Outlook for 2011-2012

Update : 06/01/12 - 15h08 Published by François Mayné the 16 December 2011, Corporate.

For the financial year ended September 30. 2011. and under difficult economic conditions, the CDA Group managed to contain the impact on its results of unpredictable economic and meteorological factors.

Dominique Marcel, Chairman and CEO of the Group stated “Environmental uncertainties, particularly the weather, affected the Group’s financial performance throughout the year despite measures taken to limit the impact. Costs associated with the implementation of our major development themes also weighed on FY results. even though such investments are vital for the Group to increase its value-creation in the medium term.

These projects are already paying off: for example the initial success of the Walibi brand relaunch, the announcement of the opening of a Musée Grévin in Montreal. and the launch - probably very soon - of a Grévin in Prague. In addition. the outlook for consulting on international projects is taking form. After the finalization of a twenty-year contract to manage and provide assistance for the ski area and principal resort of the 2014 Olympic Games in Sochi, Russia, other important projects are emerging both in Europe and in Asia for the coming years.
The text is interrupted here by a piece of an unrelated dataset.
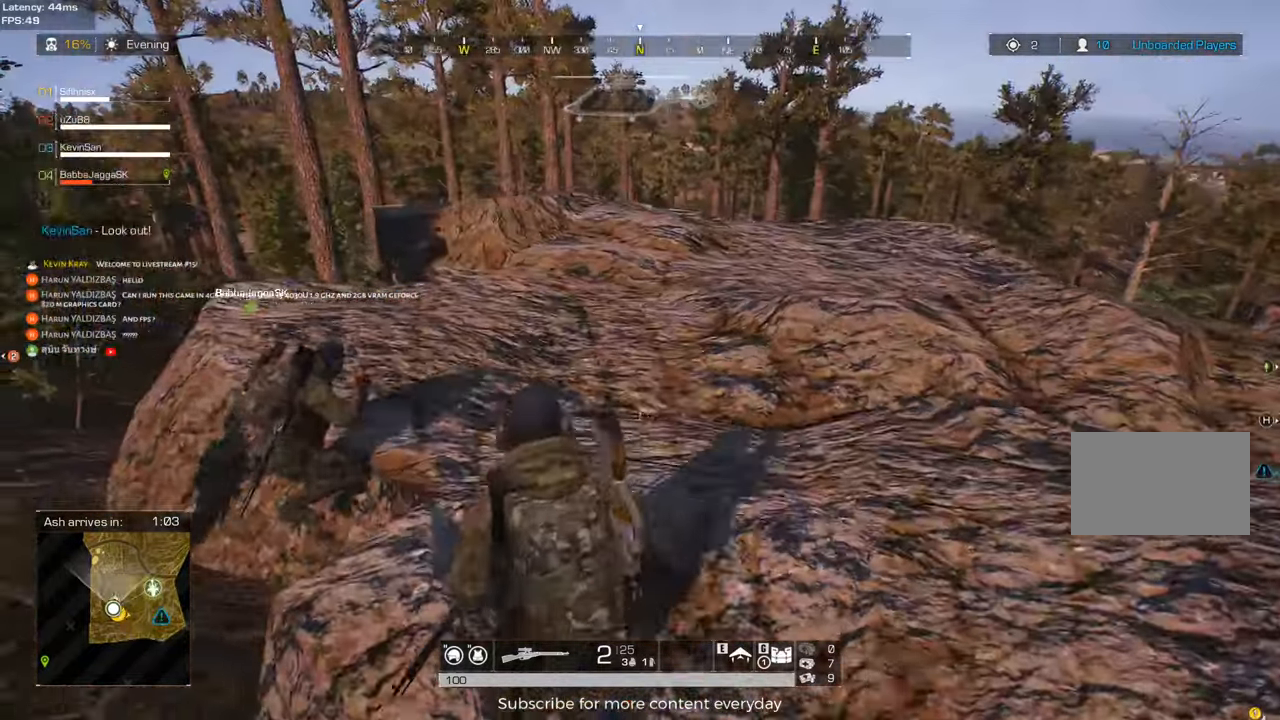
{"keys": ["a"], "mouse": [], "events": [[17, "c", "down"], [117, "c", "up"], [150, "shift", "down"], [483, "shift", "up"], [483, "w", "up"]]}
More than ever, and despite short-term setbacks, the Group is determined to advance its economic model in order for it to achieve profitable growth in the medium term.” 


Group sales (€642 million +7.5% on a on a reported basis and -0.6% like for like) were hurt by particularly adverse weather


Annual sales for leisure parks (43% of total Group sales) amounted to €279 million, an increase of 20.6%. Leisure-park business was affected by significant changes in the scope of consolidation (consolidation of Futuroscope and disposal of a group of seven leisure parks). Like for like sales were nearly flat at -0.2%.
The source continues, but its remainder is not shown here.